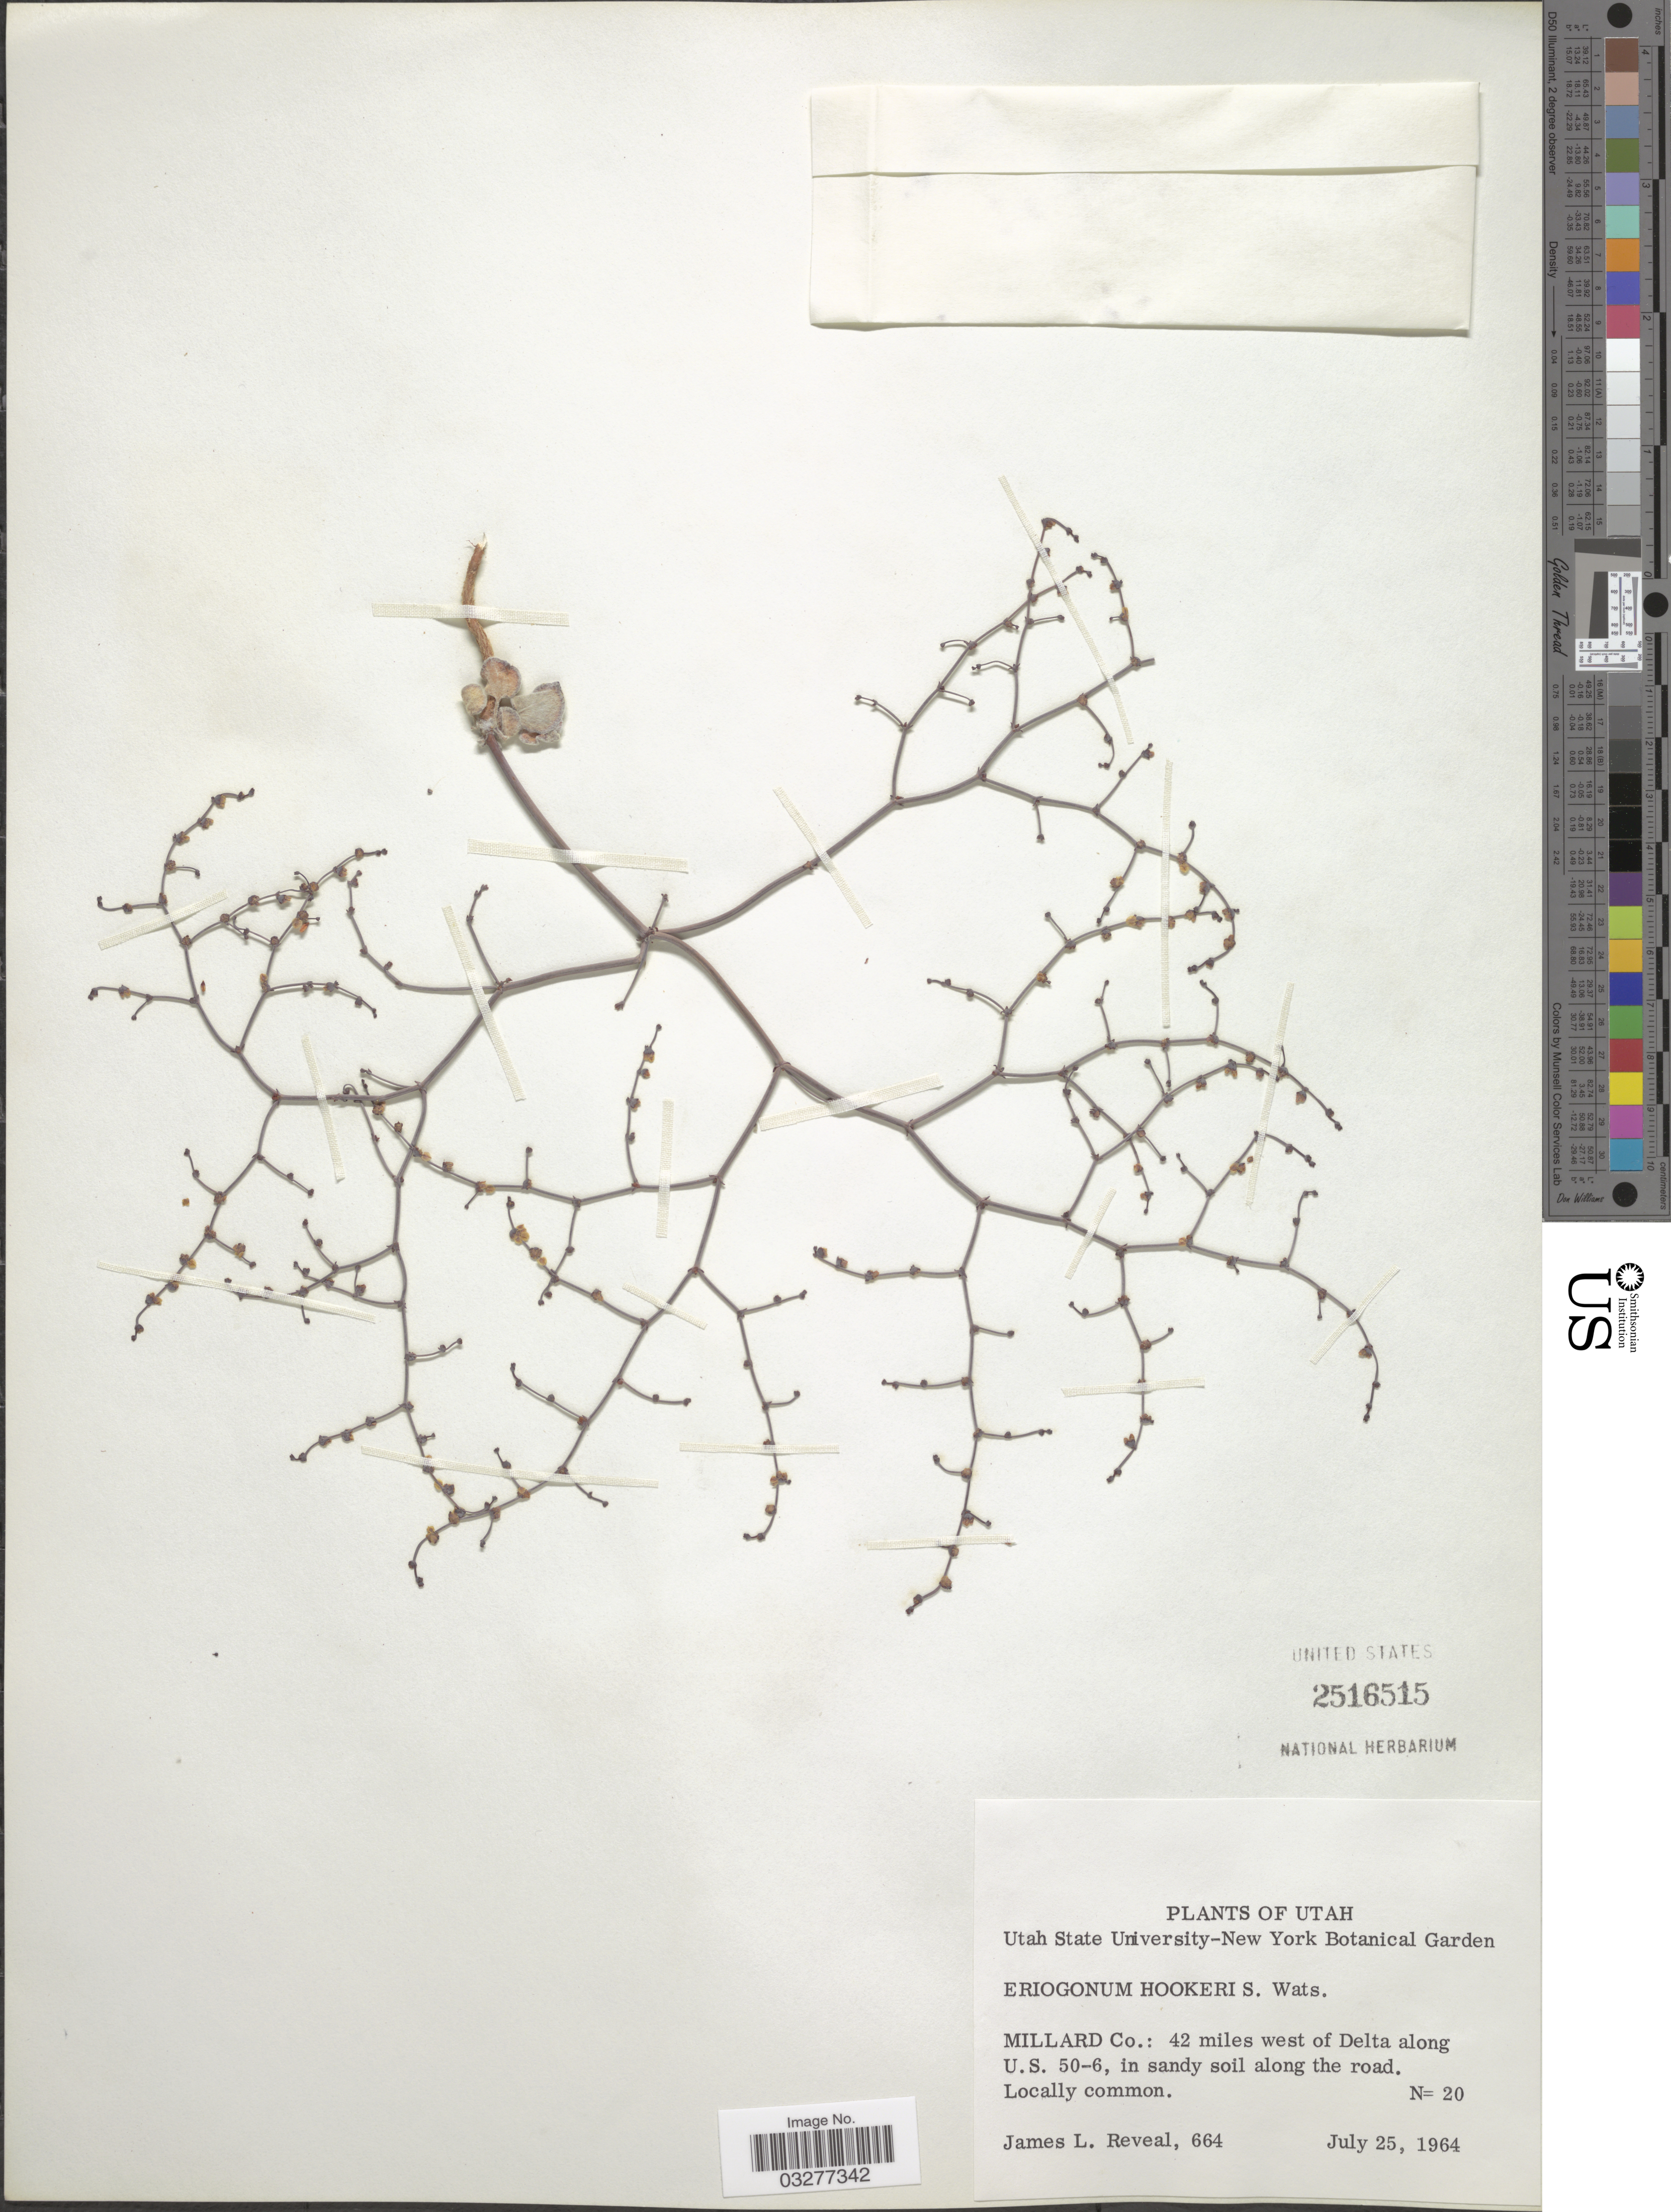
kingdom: Plantae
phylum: Tracheophyta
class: Magnoliopsida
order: Caryophyllales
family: Polygonaceae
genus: Eriogonum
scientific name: Eriogonum hookeri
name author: S. Watson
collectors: J. L. Reveal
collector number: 664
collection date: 1964-07-25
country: United States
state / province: Utah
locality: Millard Co.: 42 miles west of Delta along U.S. 50-6.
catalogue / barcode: US 2516515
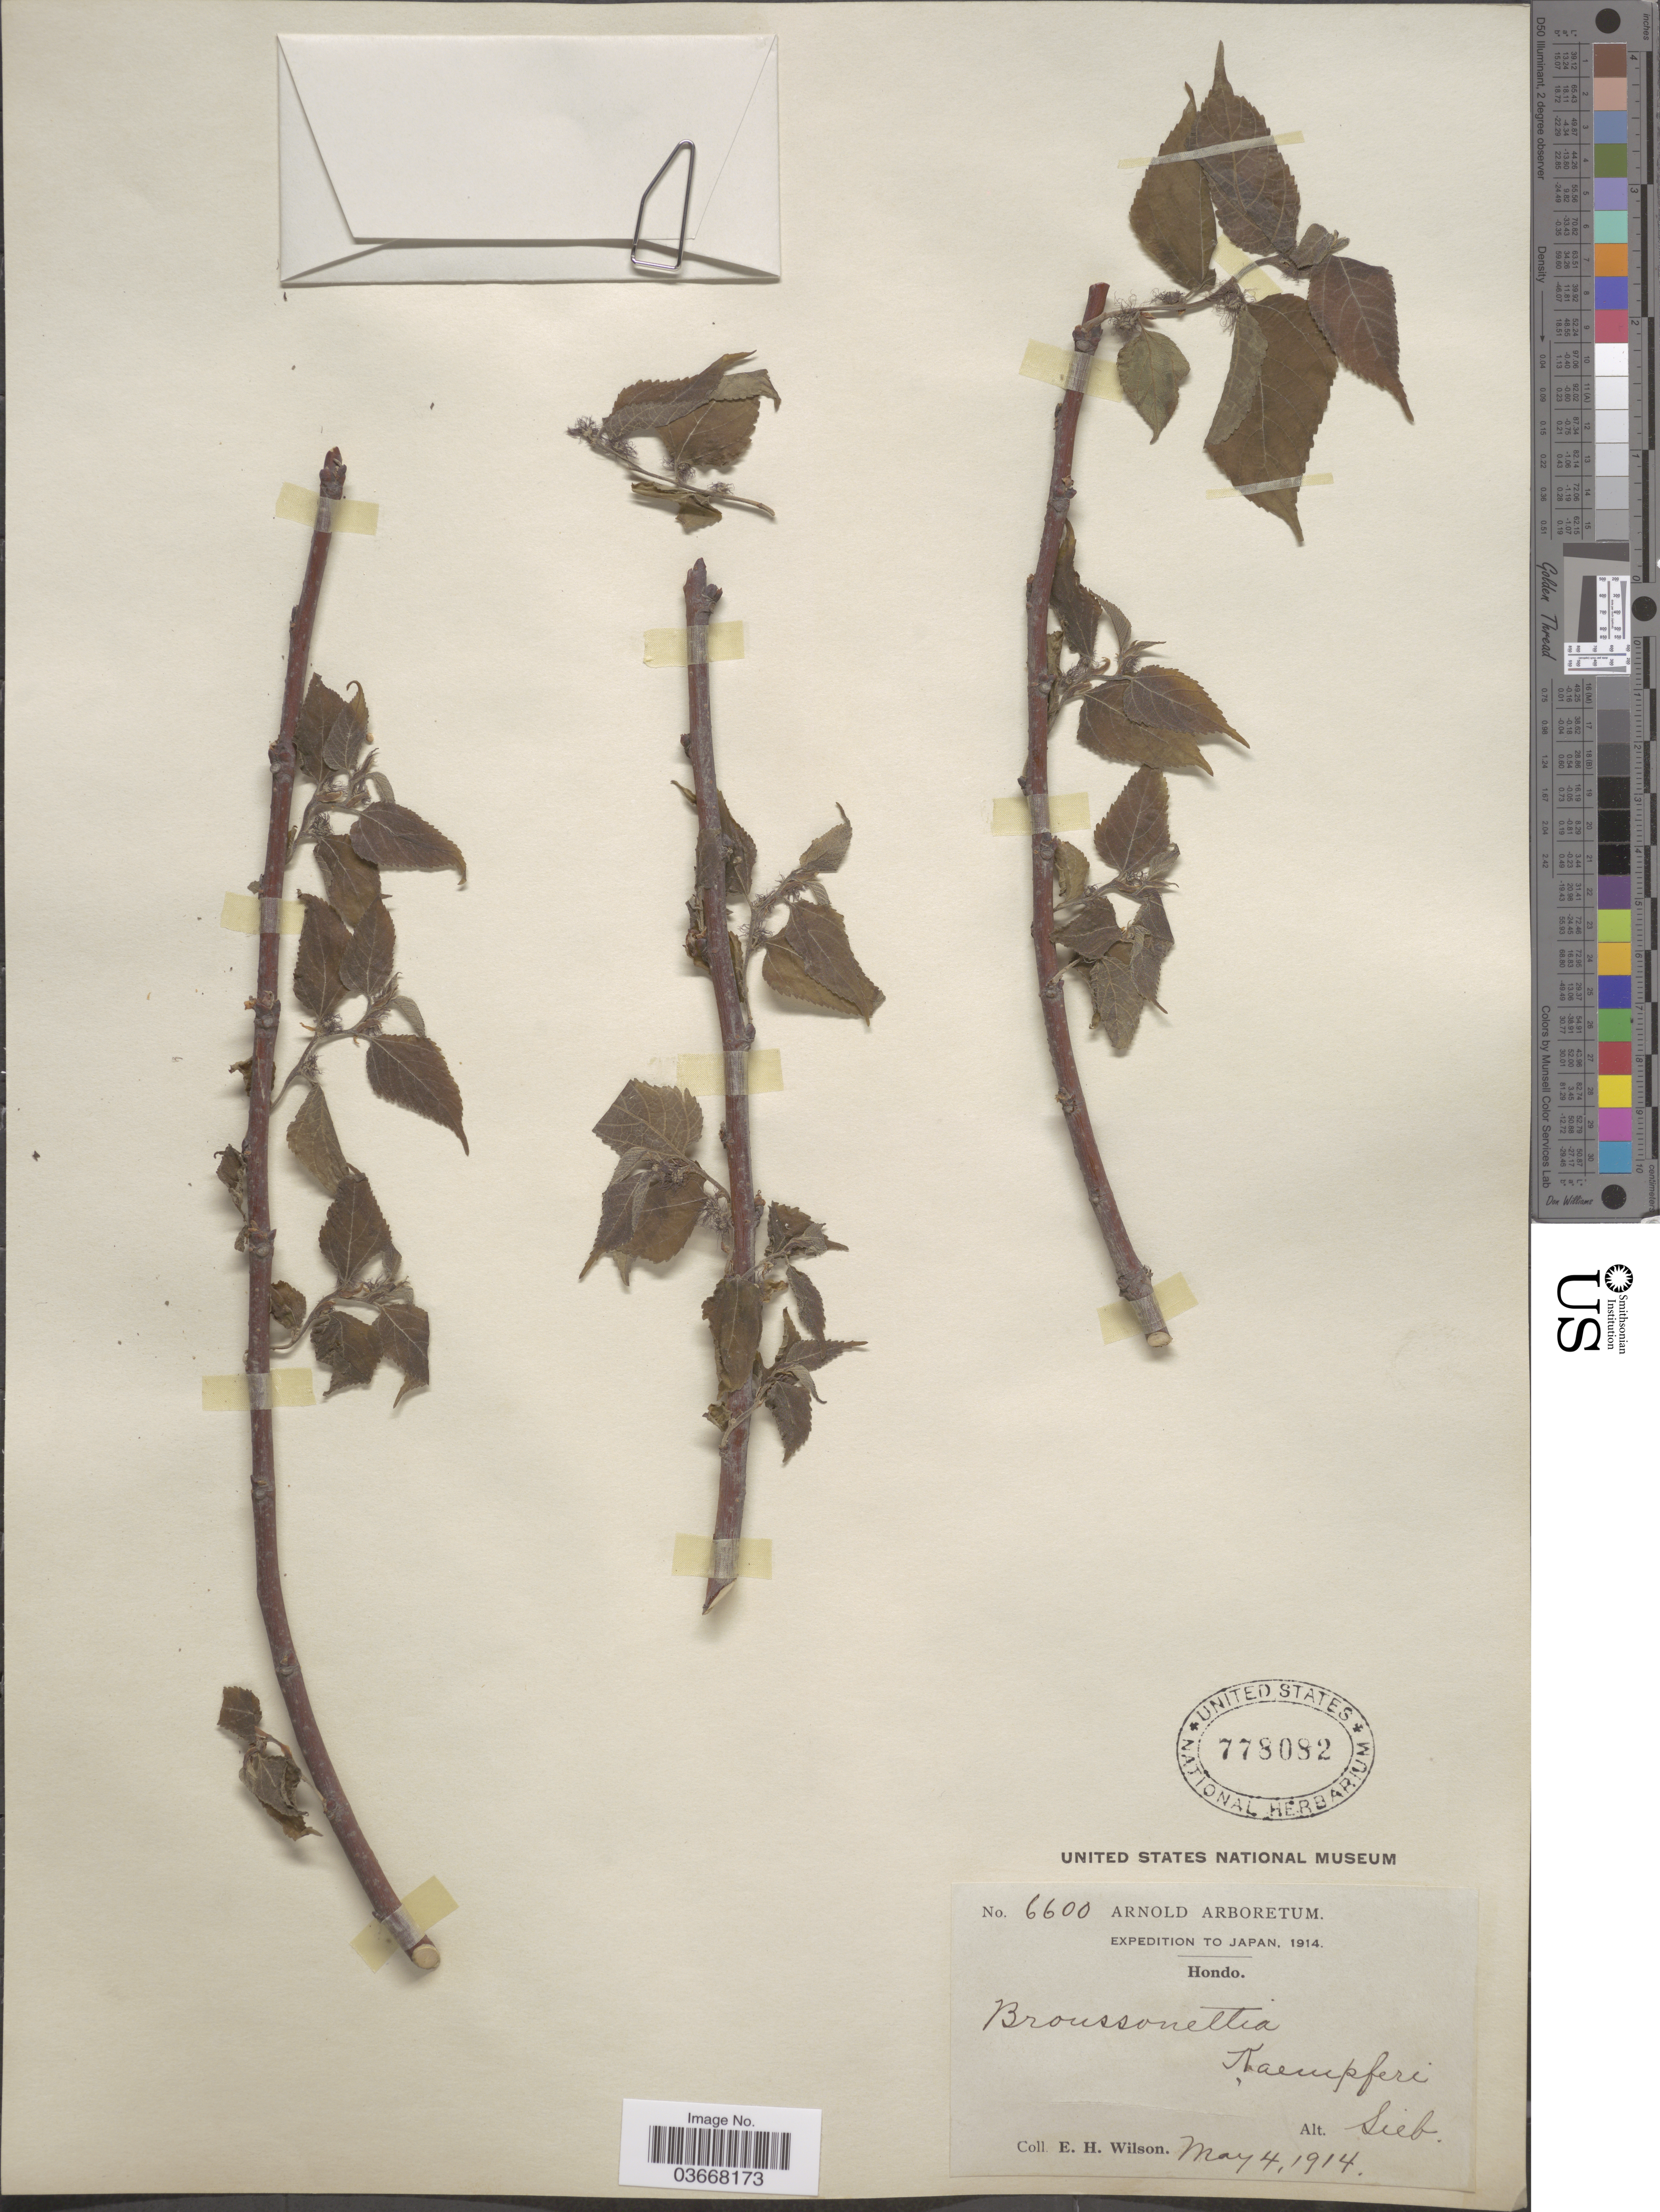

__DIRECTIVE__: Copy every line of the entries above word for word, leaving out the pictures.

__ANSWER__:
kingdom: Plantae
phylum: Tracheophyta
class: Magnoliopsida
order: Caryophyllales
family: Polygonaceae
genus: Eriogonum
scientific name: Eriogonum hookeri
name author: S. Watson
collectors: J. L. Reveal
collector number: 664
collection date: 1964-07-25
country: United States
state / province: Utah
locality: Millard Co.: 42 miles west of Delta along U.S. 50-6.
catalogue / barcode: US 2516515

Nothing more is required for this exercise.